The Evil Within: l'autore di Resident Evil alla riscoperta del survival horror puro

In occasione del Bethesda for Gamers abbiamo assistito a una presentazione hands-off di quello che si preannuncia come uno dei titoli più interessanti della prossima stagione videoludica. Shinji Mikami ha voluto ricostruire Resident Evil con la tecnologia id Software.

di Rosario Grasso pubblicato il nel canale Videogames
Resident Evil
 

Survival Horror puro

La demo inizia con la telecamera che si focalizza su un'auto della polizia. I protagonisti scendono dalla vettura e si avvicinano verso un manicomio, conosciuto come Beacon Mental Hospital, mentre continua a piovere senza soluzione di continuità. Le gocce d'acqua bagnano la telecamera, che quindi osserva le forme al di là della lente in maniera distorta proprio per via del filtro creato dall'acqua. Il dettaglio poligonale è importante, mentre le illuminazioni dimostrano di essere realistiche e precise. id Tech 5, come visto anche nel caso di Wolfenstein The New Order mostra di sapersi adattare alla nuova generazione, e in The Evil Within, probabilmente, in maniera ancora più netta rispetto allo shooter di Machine Games.

Il protagonista di The Evil Within è un investigatore privato che si chiama Sebastian Castellanos. Mikami ha voluto un protagonista con il quale il giocatore si possa immedesimare. Figura da una parte trasparente ma dall'altra carismatica, Sebastian porta il classico abbigliamento "da investigatore" e nel corso delle vicende non lesina di suggerire al giocatore le sue emozioni con espressioni facciali fedeli.

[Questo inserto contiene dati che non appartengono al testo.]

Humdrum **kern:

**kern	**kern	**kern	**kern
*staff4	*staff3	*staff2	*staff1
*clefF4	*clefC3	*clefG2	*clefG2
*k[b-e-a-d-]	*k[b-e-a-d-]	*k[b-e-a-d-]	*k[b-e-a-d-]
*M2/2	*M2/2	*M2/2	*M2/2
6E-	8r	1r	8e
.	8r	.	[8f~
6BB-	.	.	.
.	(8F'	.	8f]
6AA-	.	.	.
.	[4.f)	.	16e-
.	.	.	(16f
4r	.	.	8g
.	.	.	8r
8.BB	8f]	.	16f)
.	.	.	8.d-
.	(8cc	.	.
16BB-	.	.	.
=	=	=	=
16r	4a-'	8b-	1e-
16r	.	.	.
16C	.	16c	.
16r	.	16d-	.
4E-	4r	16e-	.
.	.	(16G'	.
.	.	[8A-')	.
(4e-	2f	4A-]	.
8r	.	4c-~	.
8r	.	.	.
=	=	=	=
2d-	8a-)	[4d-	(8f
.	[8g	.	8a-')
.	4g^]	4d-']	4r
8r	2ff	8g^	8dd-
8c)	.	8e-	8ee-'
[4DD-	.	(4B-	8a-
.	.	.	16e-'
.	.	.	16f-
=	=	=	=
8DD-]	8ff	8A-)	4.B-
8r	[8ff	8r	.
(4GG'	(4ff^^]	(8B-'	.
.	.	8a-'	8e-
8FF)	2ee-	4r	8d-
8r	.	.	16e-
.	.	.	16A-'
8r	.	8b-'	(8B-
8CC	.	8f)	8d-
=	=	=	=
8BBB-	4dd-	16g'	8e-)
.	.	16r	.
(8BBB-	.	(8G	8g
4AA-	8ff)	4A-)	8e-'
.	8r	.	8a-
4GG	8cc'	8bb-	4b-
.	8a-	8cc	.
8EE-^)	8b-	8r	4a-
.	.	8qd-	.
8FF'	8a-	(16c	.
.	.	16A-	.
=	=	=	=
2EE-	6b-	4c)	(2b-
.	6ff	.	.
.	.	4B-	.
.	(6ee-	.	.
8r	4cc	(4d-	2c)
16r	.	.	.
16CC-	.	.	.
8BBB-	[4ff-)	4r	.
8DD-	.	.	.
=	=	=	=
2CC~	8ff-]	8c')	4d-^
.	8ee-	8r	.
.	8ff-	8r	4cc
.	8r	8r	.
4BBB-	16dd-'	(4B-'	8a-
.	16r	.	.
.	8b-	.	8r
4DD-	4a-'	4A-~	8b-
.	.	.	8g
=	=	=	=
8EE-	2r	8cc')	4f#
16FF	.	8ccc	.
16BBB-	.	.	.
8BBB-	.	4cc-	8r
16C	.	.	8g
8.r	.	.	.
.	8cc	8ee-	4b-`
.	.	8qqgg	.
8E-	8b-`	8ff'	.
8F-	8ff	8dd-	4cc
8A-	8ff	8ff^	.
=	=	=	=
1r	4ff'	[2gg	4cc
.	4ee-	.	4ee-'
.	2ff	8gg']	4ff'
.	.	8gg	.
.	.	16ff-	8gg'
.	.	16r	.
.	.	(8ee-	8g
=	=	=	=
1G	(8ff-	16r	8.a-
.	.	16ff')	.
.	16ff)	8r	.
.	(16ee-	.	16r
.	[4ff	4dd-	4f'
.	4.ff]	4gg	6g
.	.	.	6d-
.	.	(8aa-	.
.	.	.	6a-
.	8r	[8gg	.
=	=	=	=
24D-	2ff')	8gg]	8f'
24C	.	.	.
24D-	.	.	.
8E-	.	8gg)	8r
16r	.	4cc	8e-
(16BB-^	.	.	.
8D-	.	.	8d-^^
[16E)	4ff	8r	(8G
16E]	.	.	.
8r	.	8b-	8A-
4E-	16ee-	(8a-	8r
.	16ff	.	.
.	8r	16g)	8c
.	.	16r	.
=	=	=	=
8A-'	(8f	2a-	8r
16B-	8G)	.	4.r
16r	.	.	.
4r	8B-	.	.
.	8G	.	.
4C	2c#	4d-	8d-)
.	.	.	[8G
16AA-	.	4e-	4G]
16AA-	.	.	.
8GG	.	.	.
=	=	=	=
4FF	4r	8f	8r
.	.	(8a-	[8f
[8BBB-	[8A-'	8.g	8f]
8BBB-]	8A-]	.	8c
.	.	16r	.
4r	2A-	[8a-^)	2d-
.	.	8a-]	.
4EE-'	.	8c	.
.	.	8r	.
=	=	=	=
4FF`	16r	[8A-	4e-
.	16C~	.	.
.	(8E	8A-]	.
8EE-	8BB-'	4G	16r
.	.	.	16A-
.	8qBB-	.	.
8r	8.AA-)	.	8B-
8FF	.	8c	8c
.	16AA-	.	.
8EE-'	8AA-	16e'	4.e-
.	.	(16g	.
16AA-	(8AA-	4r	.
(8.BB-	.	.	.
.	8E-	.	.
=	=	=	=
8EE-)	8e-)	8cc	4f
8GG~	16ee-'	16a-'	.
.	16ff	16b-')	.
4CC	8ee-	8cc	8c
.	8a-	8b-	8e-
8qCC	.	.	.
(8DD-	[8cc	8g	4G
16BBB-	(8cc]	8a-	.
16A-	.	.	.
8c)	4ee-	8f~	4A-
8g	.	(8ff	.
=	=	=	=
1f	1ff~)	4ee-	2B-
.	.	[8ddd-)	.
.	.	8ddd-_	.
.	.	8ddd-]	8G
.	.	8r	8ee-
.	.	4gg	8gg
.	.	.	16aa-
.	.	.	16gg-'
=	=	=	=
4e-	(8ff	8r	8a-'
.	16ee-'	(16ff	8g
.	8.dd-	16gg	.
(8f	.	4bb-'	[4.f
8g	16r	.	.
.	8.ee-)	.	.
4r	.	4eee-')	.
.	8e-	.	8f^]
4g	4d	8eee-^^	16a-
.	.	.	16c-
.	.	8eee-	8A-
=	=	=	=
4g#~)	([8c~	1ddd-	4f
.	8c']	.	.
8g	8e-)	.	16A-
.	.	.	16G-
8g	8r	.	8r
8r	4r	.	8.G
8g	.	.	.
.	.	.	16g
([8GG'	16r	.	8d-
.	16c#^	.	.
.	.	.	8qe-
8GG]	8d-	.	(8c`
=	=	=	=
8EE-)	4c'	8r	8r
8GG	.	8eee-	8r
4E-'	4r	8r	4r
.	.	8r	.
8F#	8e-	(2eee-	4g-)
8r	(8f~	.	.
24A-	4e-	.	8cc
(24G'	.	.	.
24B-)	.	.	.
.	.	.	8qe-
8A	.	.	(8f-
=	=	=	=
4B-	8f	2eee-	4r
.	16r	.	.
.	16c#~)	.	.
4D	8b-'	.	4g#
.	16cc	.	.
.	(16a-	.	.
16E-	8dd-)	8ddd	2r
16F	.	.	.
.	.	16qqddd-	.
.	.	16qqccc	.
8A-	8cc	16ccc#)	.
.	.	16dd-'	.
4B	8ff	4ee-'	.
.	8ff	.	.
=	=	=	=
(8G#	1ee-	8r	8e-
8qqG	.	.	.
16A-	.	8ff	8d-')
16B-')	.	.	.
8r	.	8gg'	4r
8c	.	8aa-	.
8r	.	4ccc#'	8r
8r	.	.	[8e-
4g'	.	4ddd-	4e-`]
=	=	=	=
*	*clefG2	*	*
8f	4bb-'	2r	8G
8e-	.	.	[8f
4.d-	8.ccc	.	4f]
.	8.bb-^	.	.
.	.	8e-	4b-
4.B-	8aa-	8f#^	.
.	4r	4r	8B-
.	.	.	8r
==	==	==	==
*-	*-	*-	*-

È accompagnato da due colleghi: Joseph e una ragazza nota semplicemente come ‘Kid’.

Quando i tre entrano nel manicomio, che in realtà è una sorta di tetra magione, notiamo innanzitutto due aspetti: come l'aspetto cinematografico sia stato curato con attenzione certosina, e come l'intelligenza artificiale riesca a interagire correttamente con gli ambienti di gioco. I tre si muovono in maniera circospetta, e i due personaggi gestiti dall'IA sanno regolarsi in funzione degli elementi che compongono lo scenario.

I volti dei personaggi sono incredibilmente dettagliati, soprattutto durante la narrazione. Le riprese ricordano lo stile narrativo dei Resident Evil, il quale viene ricordato anche dalla caratterizzazione di Sebastian e soci, che non mancano di riproporre la capigliatura fluente tipica dei personaggi di Resident Evil. Ci troviamo, insomma, davanti a uno stile narrativo tipicamente orientale (Tango Gameworks è composta quasi interamente da sviluppatori orientali), che però si mischia a toni occidentali, soprattutto per il tipo di storia a cui si assiste.

Sebastian, quando apre la possente porta della magione, sente odore di sangue marcito. Notiamo come durante l'azione il personaggio si muova autonomamente, quasi a realizzare un flusso narrativo parallelo al gameplay. The Evil Within è stato giocato in tempo reale davanti a noi, mentre le immagini venivano processate da un PC.

Si respira un'atmosfera molto pesante, mentre i raggi delle torce squarciano il buio. I tre si muovono con fare circospetto, fin quando si sente un rumore sinistro. In quella casa sta succedendo qualcosa di effettivamente terribile. Ma è un disfacimento molto più globale di quanto si possa pensare in questa fase.

Sebastian entra in una delle stanzine parallele al locale centrale della struttura e osserva un monitor. Le immagini all'interno di quest'ultimo mostrano dei poliziotti immobilizzati e poi attaccati da un essere sovrannaturale che si sposta da una parte all'altra della stanza in maniera istantanea. Il volto di questo strano essere è coperto da un grande soprabito, che impedisce al giocatore di capire bene la sua origine e di avere una chiara visione su quello che sta succedendo nella magione, e del potere sovrannaturale che sembra essersi sprigionato all'interno, inizialmente, del tetro edificio.